IRS Requirement

Record Retention

Client information security

Due diligence records

Review of all documents

Client Needs

Processing & Preparing Tax return

Customer Service

Safe guard thier information

Off-season service

Your Needs

Finanical Creditability

Security of clients records

Business Growth

IRS Compliance

Establish office management routines and stick to them.

Routine tasks need routine procedures if you want to stay organized and keep things running smoothly.

 Set up routines for handling paperwork and office systems. For instance, if possible, every piece of paper that comes into your office should be handled once, acted upon, and filed – not haphazardly piled on a desk. Similarly, digital communications such as emails should be prioritized and acted upon immediately if possible, or flagged for future action.

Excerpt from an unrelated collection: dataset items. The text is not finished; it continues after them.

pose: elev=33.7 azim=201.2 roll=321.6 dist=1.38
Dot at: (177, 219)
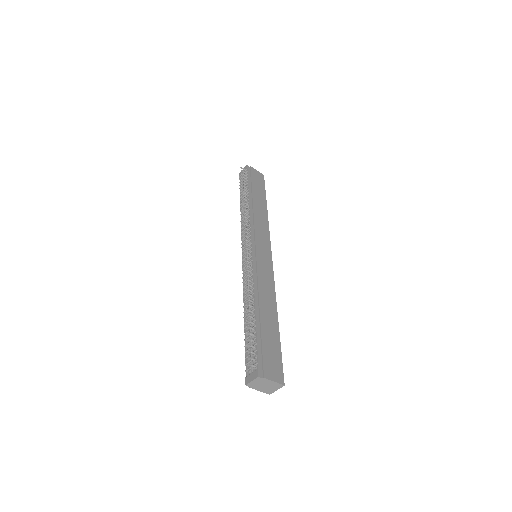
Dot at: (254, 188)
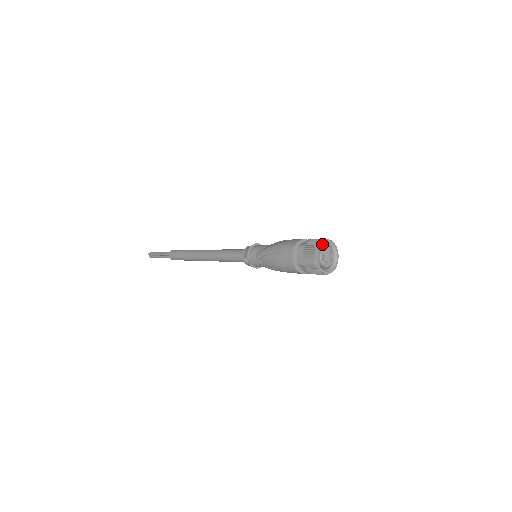
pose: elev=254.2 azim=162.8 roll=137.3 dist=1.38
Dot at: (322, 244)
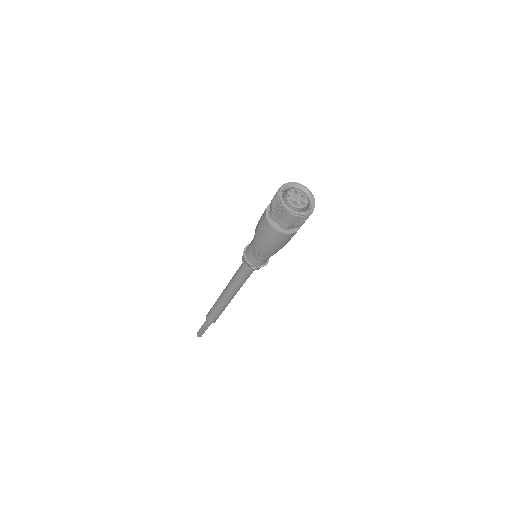
Dot at: (282, 195)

Office systems, including desktops, laptops, file servers, multi function printers, and mobile devices, will need both the administration and emergency procedures. When the system crashes or a computer-related piece of equipment fails, everyone in your office needs to know who to call and what not to do (such as try to fix the problem themselves).

Set up clearly delineated responsibilities.

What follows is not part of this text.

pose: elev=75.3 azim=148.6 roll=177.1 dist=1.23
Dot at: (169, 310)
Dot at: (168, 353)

Good office management depends on people knowing who is responsible for what – it’s people who are accountable who get things done.

 What would happen, for example, if the clerk for your small tax business started to train your tax prepaers, they have never done taxes before.   

You need to have one person responsible for the security of your computer systems and keeping track of things such as accounts, passwords, and software. Using cloud-based systems for office applications, accounting software, and data storage is an ideal solution for small businesses, but you still need to have a trusted person assigned to perform administrative tasks such as adding/deleting users, assigning permissions, etc.


Keep records – and keep your business out of trouble.

Keeping records sounds like the easiest part of good office management – until you consider the need to keep those records both accessible and updated. But the first rule for being a good office manager will help you get a grip on this; make updating records an office routine. When you get a new customer or client, for instance, it only takes a moment to enter him into your database. Remember the IRS has strict requirments on tax records, everything from retention, security, and availblity to the IRS.